M. Albéric de Montgolfier, rapporteur spécial. Rénover l’État, vaste programme ! J’ai peur, cependant, que les montants ne soient pas suffisants eu égard à l’ambition que vous affichez.
J’ai entendu qu’il y avait un délai de mise en œuvre et que nous avions plus d’autorisations d’engagement que de crédits de paiement. Sous bénéfice de ces explications, je vais retirer l’amendement ; c’est non pas un blanc-seing, mais une mise sous très haute surveillance. Madame la ministre, peut-être y aura-t-il des PLFR, sans doute même, et nous serons amenés à regarder attentivement la consommation de ces crédits.
En tous les cas, vous pouvez comprendre que des taux de sous-consommation aussi élevés – je le répète, plus de trois quarts, allant parfois jusqu’à 90 % – nous interrogent.
J’avais dit d’emblée qu’il s’agissait d’un amendement d’appel, donc je le retire.
M. le président. L’amendement n° II-29 est retiré.
L’amendement n° II-329, présenté par Mme Di Folco, au nom de la commission des lois, est ainsi libellé :
Modifier ainsi les crédits des programmes :
(En euros)
Programmes |
Autorisations d’engagement |
Crédits de paiement |
||
|
+ |
- |
+ |
- |
Rénovation des cités administratives et autres sites domaniaux multi-occupants |
|
|
|
|
Fonds pour la transformation de l’action publique dont titre 2 |
|
10 000 000 |
|
10 000 000 |
Fonds d’accompagnement interministériel Ressources humaines dont titre 2 |
|
|
|
|
Innovation et transformation numériques dont titre 2 |
|
5 000 000 |
|
5 000 000 |
Fonction publique dont titre 2 |
15 000 000 |
|
15 000 000 |
|
TOTAL |
15 000 000 |
15 000 000 |
15 000 000 |
15 000 000 |
SOLDE |
0 |
0 |
La parole est à Mme le rapporteur pour avis.

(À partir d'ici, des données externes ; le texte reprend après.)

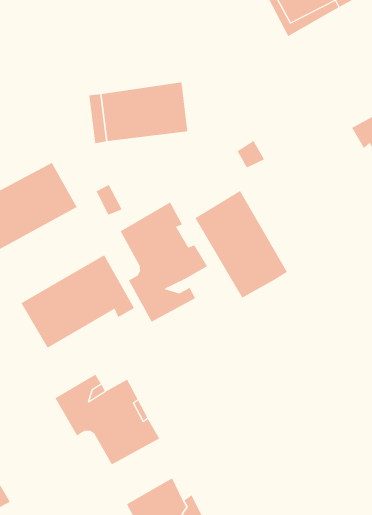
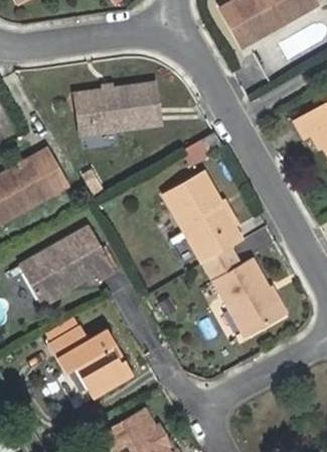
building: [120,201,208,323] -> none
building: none -> [203,247,284,337]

Mme Catherine Di Folco, rapporteur pour avis de la commission des lois. J’espère que nous partageons tous ici l’idée que l’apprentissage constitue lui aussi une filière d’excellence. Notre pays n’a jamais compté autant d’apprentis : 491 000 contrats d’apprentissage à la fin de 2019, tous secteurs confondus, soit une hausse de 16 % par rapport à l’année précédente.
Cependant, contrairement aux collectivités territoriales, les ministères ont pris beaucoup de retard en la matière. Il était question en 2016 d’employer 10 000 apprentis. Ce cap n’est toujours pas atteint.
En l’absence de cadrage national, chaque ministère doit négocier les conditions de prise en charge de ses apprentis avec les centres de formation des apprentis (CFA), ce qui constitue une perte d’efficacité. C’est prouvé par les chiffres : en deux ans, nous avons perdu 2 400 apprentis dans les services de l’État. Ils étaient 9 481 en 2017 et il n’y en a plus que 7 079 en 2019. On est très loin de l’objectif de 11 129 apprentis en 2020.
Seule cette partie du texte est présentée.